Saturday, January 02, 2010

Problems with Pediatric Sleep Medicine

Pediatric sleep medicine is a difficult field. Pediatric sleep studies are hard to interpret and firm guidelines for diagnosing sleep apnea in children are lacking. The new scoring manual (The AASM Manual for the Scoring of Sleep and Associated Events) has brought some much needed uniformity to the scoring of respiratory events for children (and also adults), however.

One of the problems with this field is that good textbooks are lacking; there is nothing comparable to Kryger, Roth, and Dement's "Principles and Practice of Sleep Medicine", which focuses on adult sleep medicine.

I have a teenager with a slow-wave sleep parasomnia coming in next week. I unwrapped my copy of the 2nd edition of "A Clinical Guide to Pediatric Sleep" by Jodi A. Mindell, Phd, and Judith A. Ownes, MD, Phd. Both are luminaries in the field of pediatric sleep medicine. This clinical guide appears to primarily aimed at pediatricians and family practitioners. I found several errors when briefly skimming through this book.

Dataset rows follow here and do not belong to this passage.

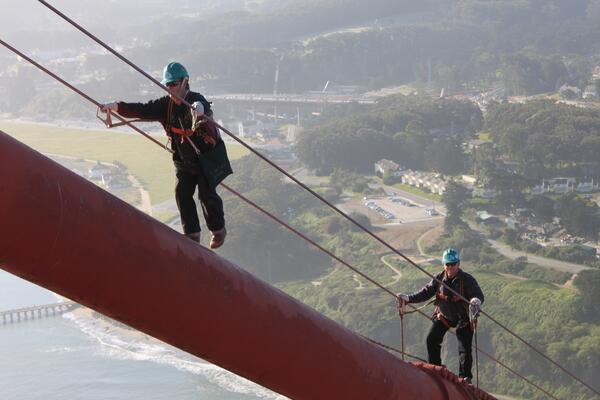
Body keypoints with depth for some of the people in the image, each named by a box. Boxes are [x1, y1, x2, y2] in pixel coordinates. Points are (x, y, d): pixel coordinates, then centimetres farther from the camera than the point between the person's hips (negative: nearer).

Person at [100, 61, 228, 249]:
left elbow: (203, 107, -49)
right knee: (182, 193, 0)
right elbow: (142, 110, -14)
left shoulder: (196, 100, -23)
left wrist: (199, 110, -75)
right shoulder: (165, 105, -5)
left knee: (207, 194, -5)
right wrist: (116, 107, -27)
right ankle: (192, 233, 12)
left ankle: (218, 230, 17)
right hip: (184, 159, 6)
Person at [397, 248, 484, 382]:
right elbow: (426, 292, -3)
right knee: (431, 339, -6)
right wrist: (408, 298, -15)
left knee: (465, 347, -6)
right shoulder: (439, 279, -7)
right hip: (444, 315, 4)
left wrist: (475, 301, -56)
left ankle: (465, 376, 7)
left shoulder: (467, 280, -20)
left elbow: (479, 294, -30)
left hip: (463, 317, -4)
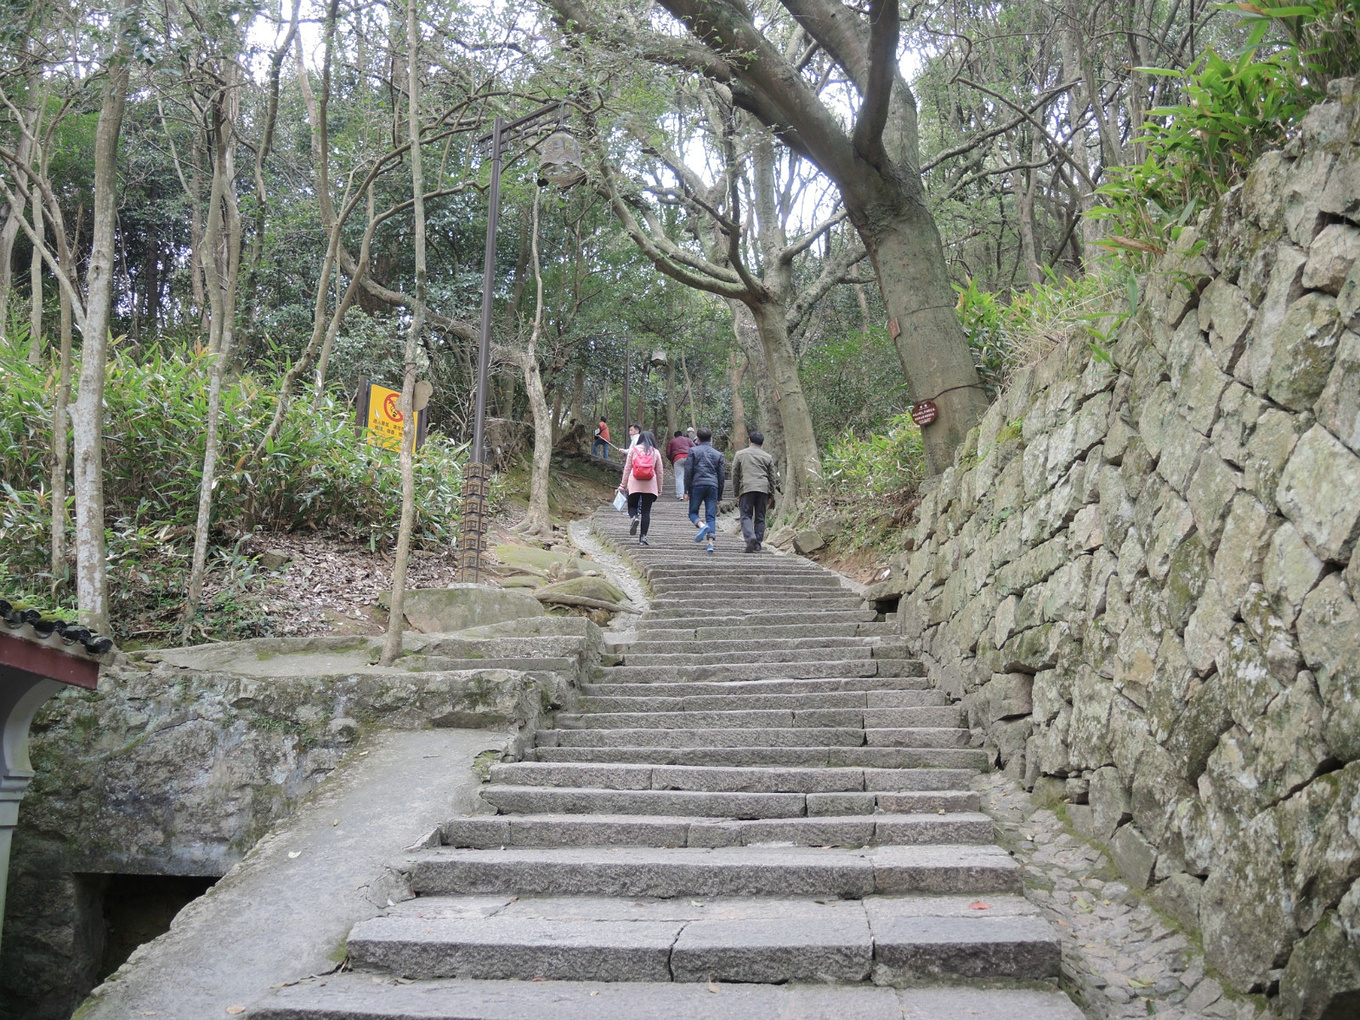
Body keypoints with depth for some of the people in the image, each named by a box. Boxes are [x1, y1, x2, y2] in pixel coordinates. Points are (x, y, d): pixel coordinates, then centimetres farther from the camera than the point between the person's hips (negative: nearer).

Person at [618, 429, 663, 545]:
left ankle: (635, 517, -20)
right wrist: (659, 489, 16)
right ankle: (643, 537, -1)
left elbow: (627, 468, 4)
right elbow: (659, 472, 9)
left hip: (634, 484, -1)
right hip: (650, 485, 1)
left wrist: (623, 485, 9)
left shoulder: (633, 449, 5)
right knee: (646, 511, 4)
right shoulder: (656, 452, 8)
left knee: (632, 506, 14)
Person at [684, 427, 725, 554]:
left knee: (693, 512, 8)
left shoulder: (693, 451, 7)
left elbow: (688, 472, -1)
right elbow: (722, 476, 14)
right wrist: (719, 496, 19)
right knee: (711, 516, 1)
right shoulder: (718, 454, 15)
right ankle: (711, 542, -11)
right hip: (713, 486, 2)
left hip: (697, 485, -2)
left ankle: (702, 526, -24)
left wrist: (686, 490, 2)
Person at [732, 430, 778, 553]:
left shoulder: (740, 455, 10)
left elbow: (735, 475, 9)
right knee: (760, 517, 8)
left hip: (746, 488, -2)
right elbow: (772, 478, 15)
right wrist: (771, 495, 21)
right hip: (763, 489, 2)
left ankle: (750, 538, -26)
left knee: (746, 516, -2)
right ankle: (758, 544, 6)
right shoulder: (768, 457, 14)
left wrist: (736, 492, 14)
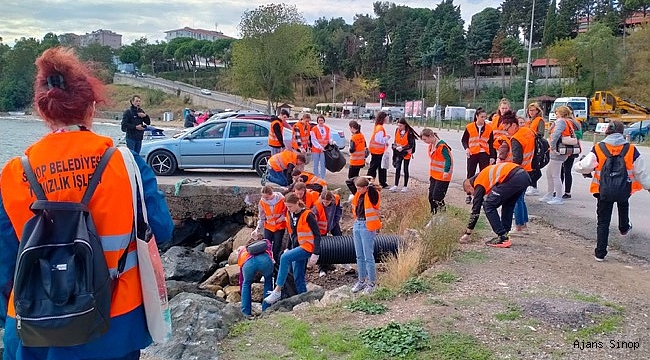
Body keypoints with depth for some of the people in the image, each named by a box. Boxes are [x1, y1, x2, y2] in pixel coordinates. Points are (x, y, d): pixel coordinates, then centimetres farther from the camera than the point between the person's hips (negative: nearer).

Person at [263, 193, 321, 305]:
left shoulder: (307, 215, -14)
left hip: (307, 247, -8)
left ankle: (277, 291, -24)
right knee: (298, 278, 6)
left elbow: (317, 234, -15)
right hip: (297, 247, 8)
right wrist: (288, 248, 14)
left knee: (284, 258, -26)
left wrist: (315, 254, -21)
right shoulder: (290, 214, 7)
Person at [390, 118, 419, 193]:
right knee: (397, 168, 3)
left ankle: (405, 186, 17)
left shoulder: (409, 132, -17)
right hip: (398, 153, 4)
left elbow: (411, 144, -15)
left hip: (406, 153, -4)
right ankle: (395, 186, 8)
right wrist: (395, 146, -9)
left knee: (405, 169, 7)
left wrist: (402, 148, -22)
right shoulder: (397, 130, -1)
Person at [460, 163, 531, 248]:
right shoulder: (485, 174, 32)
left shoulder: (479, 184, 10)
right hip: (525, 176, 9)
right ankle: (504, 235, 24)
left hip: (513, 178, -9)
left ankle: (503, 238, 2)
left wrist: (467, 233, 15)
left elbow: (476, 209, 10)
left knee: (488, 205, 4)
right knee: (508, 205, 27)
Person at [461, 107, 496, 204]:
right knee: (470, 175, 4)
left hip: (484, 154, 1)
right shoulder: (469, 127, -1)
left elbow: (491, 143, 6)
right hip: (472, 154, 0)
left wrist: (492, 156, 2)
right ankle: (468, 195, 13)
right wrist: (466, 148, -11)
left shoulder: (489, 128, 2)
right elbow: (464, 140, 7)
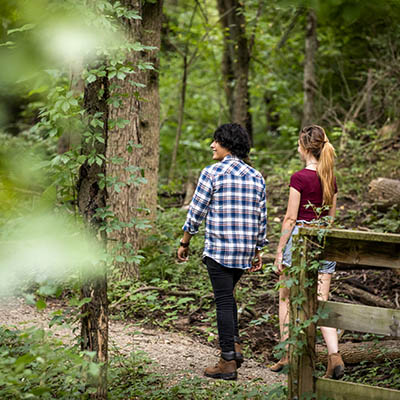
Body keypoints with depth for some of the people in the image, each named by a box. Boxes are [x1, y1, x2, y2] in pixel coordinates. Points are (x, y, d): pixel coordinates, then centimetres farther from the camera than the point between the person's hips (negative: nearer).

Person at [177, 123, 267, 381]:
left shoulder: (212, 173, -8)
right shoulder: (256, 177, 8)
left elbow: (196, 212, -7)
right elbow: (261, 218, 11)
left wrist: (185, 243, 4)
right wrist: (258, 252, 18)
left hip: (219, 249, -5)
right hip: (246, 251, 6)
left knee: (224, 301, 0)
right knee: (228, 296, 24)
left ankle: (228, 362, 3)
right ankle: (235, 346, 15)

Most notably, in several places in the book tricyclic antidepressants are called "potent SWS suppressants", while in reality the tricyclics have variable effects on SWS (slow wave sleep) and may actually slightly increase SWS.

Several years ago when I read Sheldon, Ferber, and Kryger's "Principles and Practice of Pediatric Sleep Medicine", I found the chapters uneven in quality but am not able to recall enough to offer a detailed criticism in this post.

If anyone has come across a good pediatric sleep medicine textbook, please leave it's name in the comment section. thanks.